Thomas Cruise

Personal information
- Full name: Thomas Daniel Cruise
- Date of birth: 9 March 1991 (age 35)
- Place of birth: Islington, England
- Height: 6 ft 0 in (1.83 m)
- Position: Left back

Youth career
- 2007–2009: Arsenal

Senior career*
- Years: Team / Apps / (Gls)
- 2009–2011: Arsenal / 0 / (0)
- 2010–2011: → Carlisle United (loan) / 3 / (0)
- 2012–2015: Torquay United / 61 / (0)

International career
- 2006–2007: England U16 / 8 / (0)
- 2007: England U17 / 2 / (0)
- 2010: England U19 / 6 / (1)

= Thomas Cruise =

English footballer (born 1991)

Thomas Daniel Cruise (born 9 March 1991) is an English former professional footballer who played as a left back. He has played in the Football League for Carlisle United and Torquay United. He is a product of the Arsenal Academy which came to prominence during the 2008–09 FA Youth Cup.

==Club career==
Cruise was born in Islington, Greater London. He joined in and made his debut for Arsenal F.C. Reserves in November 2007. Through Arsenal Academy, Cruise was a member of the FA Youth Cup winning team in 2008–09. On 9 December 2009, with Arsenal having qualified for the knockout stage of the 2009–10 UEFA Champions League as winners of Group H, manager Arsène Wenger played a number of youth players in the final group match against Olympiacos.
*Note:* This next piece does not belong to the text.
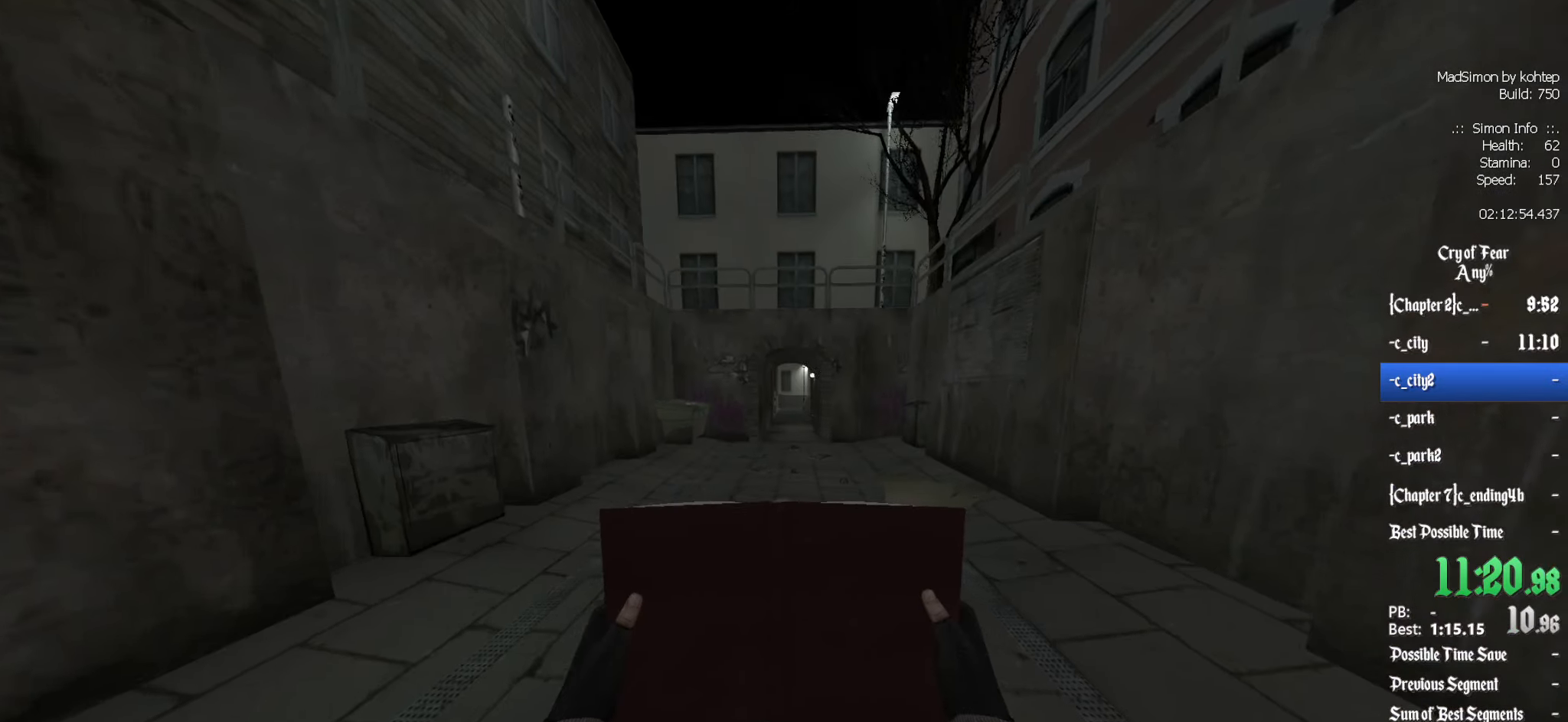
{"keys": ["q"], "mouse": [], "events": [[166, "alt", "down"], [250, "mouse_wheel_down", "down"], [400, "alt", "up"], [450, "z", "up"], [500, "mouse_wheel_down", "up"], [500, "q", "down"]]}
Cruise started the match, giving him his first and only senior appearance for the club, playing the whole game. On 3 November 2010, he joined League One club Carlisle United on loan. On 17 June 2011, Arsenal's website announced; "Arsenal Football Club can confirm that Mark Randall, Thomas Cruise and Roarie Deacon will reach the end of their contracts with the Club this month to become free agents."

Following his release from Arsenal, Cruise had a trial with Serie B side Sampdoria. Cruise also had a trial at League One side Scunthorpe United in late 2011. On 20 February 2012, Major League Soccer (MLS) side New England Revolution claimed Cruise was training at the club for a two-week trial with a move to the New England Revolution.
In June 2012, he signed a one-year deal with Torquay United.
On 24 May 2013, he signed a new one-year deal with Torquay. It was announced in April 2015, that Cruise and a number of other players would be released from the club.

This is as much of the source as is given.